Cal11 calculator

How to Calculate Moneyness of An Option

Reviewed by Calculator Editorial Team

Moneyness is a key concept in options trading that measures how far the underlying asset's price is from the option's strike price. Understanding moneyness helps traders assess the potential value of an option and make informed decisions. This guide explains how to calculate moneyness, its different types, and provides practical examples.

What is Moneyness?

Moneyness refers to the relationship between the current price of the underlying asset and the strike price of an option. It's a crucial metric for options traders as it indicates whether an option is likely to be profitable or not.

In simple terms, moneyness tells you whether an option is:

  • In the money (ITM) - The option has intrinsic value
  • At the money (ATM) - The option is close to being in the money
  • Out of the money (OTM) - The option has little or no intrinsic value

Moneyness is different from premium, which refers to the price paid for the option contract itself.

How to Calculate Moneyness

The basic formula to calculate moneyness is:

Moneyness = (Current Price - Strike Price) / Strike Price

Where:

  • Current Price = The current market price of the underlying asset
  • Strike Price = The price at which the option can be exercised

The result is typically expressed as a percentage or decimal. Here's how to interpret the results:

  • Positive value: The option is in the money (ITM)
  • Zero: The option is at the money (ATM)
  • Negative value: The option is out of the money (OTM)

For call options, a positive moneyness indicates the option is ITM. For put options, a negative moneyness indicates the option is ITM.

Types of Moneyness

There are three main types of moneyness:

In the Money (ITM)

An option is ITM when its intrinsic value is positive. For call options, this means the current price is above the strike price. For put options, it means the current price is below the strike price.

At the Money (ATM)

An option is ATM when the current price is very close to the strike price. ATM options typically have higher premiums and are more volatile.

Out of the Money (OTM)

An option is OTM when its intrinsic value is zero or negative. For call options, this means the current price is below the strike price. For put options, it means the current price is above the strike price.

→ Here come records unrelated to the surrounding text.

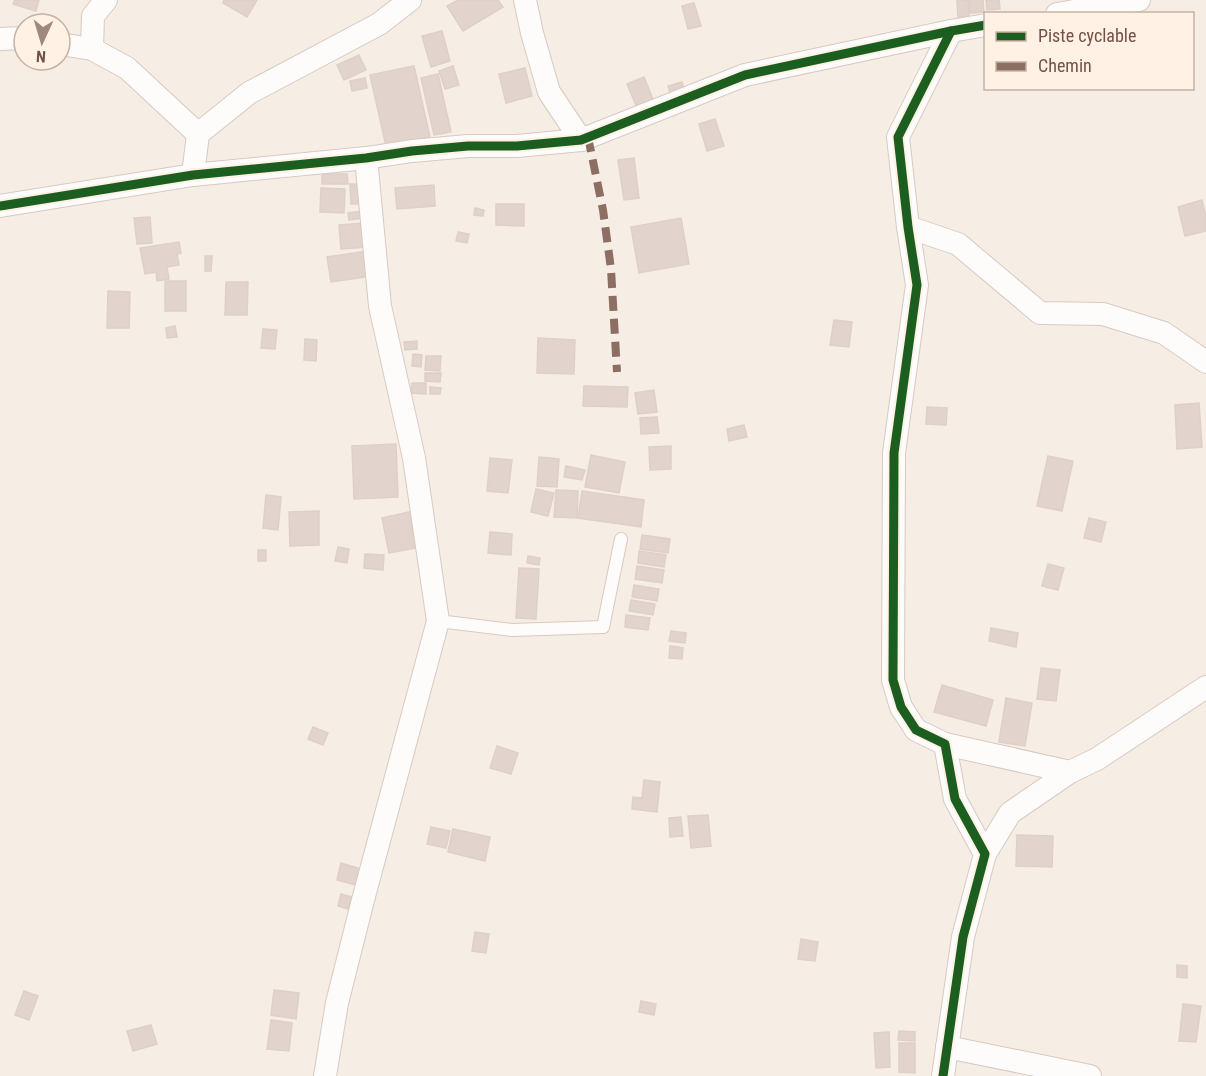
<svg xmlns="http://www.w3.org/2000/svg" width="1206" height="1076" font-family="'Roboto Condensed',sans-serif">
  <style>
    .building { fill: #e2d4cc; stroke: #decfc7; stroke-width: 1.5 }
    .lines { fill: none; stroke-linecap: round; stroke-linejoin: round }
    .service-casing { stroke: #d7cac3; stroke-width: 14 }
    .minor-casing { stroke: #d7cac3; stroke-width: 24 }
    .service { stroke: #fefcfb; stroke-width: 12 }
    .minor { stroke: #fefcfb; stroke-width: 22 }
    .quiet { stroke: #8d6e63; stroke-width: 8; stroke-dasharray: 15 8; stroke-linecap: butt }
    .cycleway-casing { stroke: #fff1e4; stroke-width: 13 }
    .cycleway { stroke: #1b5e20; stroke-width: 9 }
  </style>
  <rect width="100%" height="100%" fill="#f6ede5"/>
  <g class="building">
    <polygon points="15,0 39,0 36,11 13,4"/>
    <polygon points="224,0 257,0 247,17 223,3"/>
    <polygon points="458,0 498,0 503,7 463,31 447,6"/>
    <polygon points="957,0 968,0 969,17 958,17"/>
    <polygon points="969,0 983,0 984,12 970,13"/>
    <polygon points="986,0 999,0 1000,9 987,10"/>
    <polygon points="694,3 701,26 688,29 682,6"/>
    <polygon points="442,31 450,61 431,67 422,36"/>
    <polygon points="359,55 366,70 344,80 337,65"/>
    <polygon points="414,66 430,137 386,146 370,75"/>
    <polygon points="453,66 459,85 445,89 439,71"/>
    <polygon points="525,68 532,96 506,103 499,74"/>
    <polygon points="438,74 451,132 434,135 421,78"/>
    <polygon points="644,77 655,104 638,110 627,84"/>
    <polygon points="365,78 367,88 352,91 350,81"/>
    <polygon points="682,82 685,93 671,96 668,86"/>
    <polygon points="715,119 724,146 707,151 699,124"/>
    <polygon points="634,158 639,198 624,200 618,160"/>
    <polygon points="322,174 347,174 348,184 322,184"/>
    <polygon points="350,184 362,184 362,204 351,204"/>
    <polygon points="434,185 435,206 397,209 395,188"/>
    <polygon points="321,188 345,189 344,213 320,212"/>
    <polygon points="1202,200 1206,217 1206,231 1185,236 1178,207"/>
    <polygon points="496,204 524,204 524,226 496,225"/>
    <polygon points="475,208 484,210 483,216 474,215"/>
    <polygon points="362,211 363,218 349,220 348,213"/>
    <polygon points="150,217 152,243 137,244 134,218"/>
    <polygon points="681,218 689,264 639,273 631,227"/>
    <polygon points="365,223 367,247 341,249 339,225"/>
    <polygon points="458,232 469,234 467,243 456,241"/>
    <polygon points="179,242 181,253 177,254 179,265 167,267 169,279 157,281 156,272 145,274 140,248"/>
    <polygon points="367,251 371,276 331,282 327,257"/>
    <polygon points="205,256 212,256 211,271 205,271"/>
    <rect x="165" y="281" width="21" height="30"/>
    <polygon points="226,282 248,282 247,315 225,315"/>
    <polygon points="108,291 130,292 129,328 107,328"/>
    <polygon points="834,320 852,322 849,347 830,345"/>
    <polygon points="175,326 177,337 167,338 166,328"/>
    <polygon points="263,329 277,330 275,349 261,348"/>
    <polygon points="538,338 575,340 574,374 537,373"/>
    <polygon points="305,339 317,340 316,361 304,360"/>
    <polygon points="417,341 417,349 405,350 404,342"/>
    <polygon points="413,354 422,355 421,367 412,366"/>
    <polygon points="426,356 441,356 440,371 425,370"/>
    <polygon points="425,373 441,373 440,382 425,381"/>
    <polygon points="412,383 426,383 426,394 411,393"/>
    <polygon points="584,386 628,387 627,407 583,406"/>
    <polygon points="430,387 441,388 440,394 430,394"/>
    <polygon points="654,390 657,412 638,414 635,393"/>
    <polygon points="1199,403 1202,447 1177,449 1175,405"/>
    <polygon points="927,407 947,408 946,425 926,424"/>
    <polygon points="657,417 659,433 641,434 640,418"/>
    <polygon points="744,425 747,437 729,441 727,429"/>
    <polygon points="396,444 398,497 354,499 352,446"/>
    <polygon points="671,446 671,469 650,470 649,447"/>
    <polygon points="591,455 625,462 619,493 585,487"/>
    <polygon points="1048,456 1073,461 1062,511 1037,506"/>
    <polygon points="539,457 559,459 557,487 537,486"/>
    <polygon points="490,458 512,460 508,493 487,491"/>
    <polygon points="566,466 585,470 582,480 564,477"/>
    <polygon points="536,489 554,493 548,516 531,512"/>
    <polygon points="556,490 578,491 577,518 554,517"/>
    <polygon points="582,491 644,500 641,527 578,518"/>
    <polygon points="266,495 281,497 278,530 263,528"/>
    <polygon points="319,511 319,545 290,546 289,512"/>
    <polygon points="409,512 416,548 389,553 382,518"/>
    <polygon points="1089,518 1106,522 1101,542 1084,538"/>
    <polygon points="490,532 512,534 511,555 488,553"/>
    <polygon points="642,535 670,539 668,553 640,549"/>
    <polygon points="338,547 349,549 347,563 335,561"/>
    <rect x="258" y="550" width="8" height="11"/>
    <polygon points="639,551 666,555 664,567 638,563"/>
    <polygon points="365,554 384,555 383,570 364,568"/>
    <polygon points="528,556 540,558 539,565 527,563"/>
    <polygon points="1048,564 1064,568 1058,590 1042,586"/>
    <polygon points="637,566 664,570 662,583 635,579"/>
    <polygon points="519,568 539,569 536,619 516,618"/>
    <polygon points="634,585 659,589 657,601 632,597"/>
    <polygon points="631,600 655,604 653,615 629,611"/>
    <polygon points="626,615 650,618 648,630 625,627"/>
    <polygon points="991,628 1018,633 1016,647 989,641"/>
    <polygon points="671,631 686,633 685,643 669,641"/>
    <polygon points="670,646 683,648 682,659 669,658"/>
    <polygon points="1041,668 1060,670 1056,701 1037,699"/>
    <polygon points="942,685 993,700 986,726 934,712"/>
    <polygon points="1006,698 1032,703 1025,746 999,742"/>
    <polygon points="313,727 328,733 323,745 308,739"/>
    <polygon points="497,746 518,753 511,774 490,768"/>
    <polygon points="644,780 660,782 657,812 632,809 633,797 642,798"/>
    <polygon points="708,815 711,846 691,848 688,816"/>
    <polygon points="681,817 683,836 670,837 669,818"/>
    <polygon points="431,827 450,831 446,848 427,844"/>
    <polygon points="453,829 490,837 485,861 448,852"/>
    <polygon points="1017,835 1053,836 1052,867 1016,866"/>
    <polygon points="341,863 361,869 356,885 337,880"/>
    <polygon points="341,894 352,897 348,909 338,906"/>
    <polygon points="475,932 489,934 486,953 472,951"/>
    <polygon points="801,939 818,942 815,961 798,959"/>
    <polygon points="1177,965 1187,966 1187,978 1177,977"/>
    <polygon points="274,990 299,993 296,1019 271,1015"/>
    <polygon points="24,991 38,996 29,1020 15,1015"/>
    <polygon points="641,1001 656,1004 654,1015 639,1012"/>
    <polygon points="1183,1004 1201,1006 1196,1042 1179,1041"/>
    <polygon points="271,1020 292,1023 289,1051 267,1049"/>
    <polygon points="151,1025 157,1044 133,1051 127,1031"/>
    <polygon points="899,1031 915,1032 915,1041 898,1040"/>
    <polygon points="889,1032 890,1067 876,1068 874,1033"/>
    <polygon points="899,1043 915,1043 915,1073 899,1072"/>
  </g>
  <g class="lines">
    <g class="service-casing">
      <polyline id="service" points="438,621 512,630 603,627 621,539"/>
    </g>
    <g class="minor-casing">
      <g id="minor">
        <polyline points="525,0 532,33 549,92 581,140"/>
        <polyline points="1057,14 1139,0"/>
        <polyline points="0,39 24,38"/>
        <polyline points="60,44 92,49 127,68 198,134"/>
        <polyline points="92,49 93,16 106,0"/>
        <polyline points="193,175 198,134 249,93 379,24 410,0"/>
        <polyline points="0,206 193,175 366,158 412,151 468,146 517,146 581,140 745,75 951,31 986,25"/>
        <polyline points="908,227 958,244 1040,313 1103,314 1164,333 1206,362"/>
        <polyline points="945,744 1070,772"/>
        <polyline points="985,854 1010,813 1070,772 1097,759 1206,687"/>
        <polyline points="947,1047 1090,1076"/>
        <polyline points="325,1076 337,1003 363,900 438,621 414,458 380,306 366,158"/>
        <polyline points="943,1076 963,937 985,854 955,799 945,744 916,730 901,707 893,680 894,453 917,285 908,227 898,137 951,31"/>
      </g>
    </g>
    <use href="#service" class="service"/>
    <use href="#minor" class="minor"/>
    <polyline class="quiet" points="588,137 603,210 611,269 617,372"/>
    <g class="cycleway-casing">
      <g id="cycleway">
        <polyline points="0,206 193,175 366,158 412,151 468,146 517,146 581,140 745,75 951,31 986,25"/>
        <polyline points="943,1076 963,937 985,854 955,799 945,744 916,730 901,707 893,680 894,453 917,285 908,227 898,137 951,31"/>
      </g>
    </g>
    <use href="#cycleway" class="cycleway"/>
  </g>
  <rect x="984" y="12" width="210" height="78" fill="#fff1e4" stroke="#c7b1a5" stroke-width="1.5"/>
  <rect x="996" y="32" width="30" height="9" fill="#1b5e20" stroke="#c7b1a5" stroke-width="1.5"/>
  <text x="1038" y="42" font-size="18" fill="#735146">Piste cyclable</text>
  <rect x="996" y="62" width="30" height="9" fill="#8d6e63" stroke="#c7b1a5" stroke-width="1.5"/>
  <text x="1038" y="72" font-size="18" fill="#735146">Chemin</text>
  <g transform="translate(42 42) rotate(184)"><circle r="28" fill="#fff1e4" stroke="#c7b1a5" stroke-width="1.5"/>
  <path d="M0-4.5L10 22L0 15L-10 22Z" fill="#a1887e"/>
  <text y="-9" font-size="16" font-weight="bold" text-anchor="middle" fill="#735146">N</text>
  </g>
</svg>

The exact definition of "close" for ATM options can vary, but typically it's within about 5% of the strike price.

Example Calculation

Let's calculate the moneyness of a call option with the following details:

  • Current stock price: $50
  • Strike price: $45

Using the formula:

Moneyness = (50 - 45) / 45 = 0.111 or 11.1%

Since the result is positive, this call option is in the money (ITM).

For a put option with the same current price and strike price:

Moneyness = (50 - 45) / 45 = 0.111 or 11.1%

For put options, a positive moneyness indicates the option is out of the money (OTM). This is because put options benefit from the underlying asset's price being below the strike price.

FAQ

What is the difference between moneyness and premium?

Moneyness measures the relationship between the current price and the strike price, indicating whether an option has intrinsic value. Premium refers to the price paid for the option contract itself, which includes both intrinsic and extrinsic value.

How does moneyness affect option pricing?

Options that are in the money typically have higher premiums because they have intrinsic value. ATM options often have the highest premiums due to their higher volatility. OTM options generally have lower premiums as they have little or no intrinsic value.

Can moneyness change over time?

Yes, moneyness can change as the price of the underlying asset fluctuates. Traders often monitor moneyness to identify potential entry or exit points for their options positions.

Is moneyness the same for call and put options?

No, moneyness is calculated the same way for both call and put options, but its interpretation differs. For call options, a positive moneyness indicates ITM, while for put options, a negative moneyness indicates ITM.

How can I use moneyness in my trading strategy?

Understanding moneyness helps you identify potentially profitable options. You might buy ITM options expecting them to increase in value, sell ATM options expecting them to move, or buy OTM options expecting them to become ITM. Always combine moneyness analysis with other factors like volatility and time decay.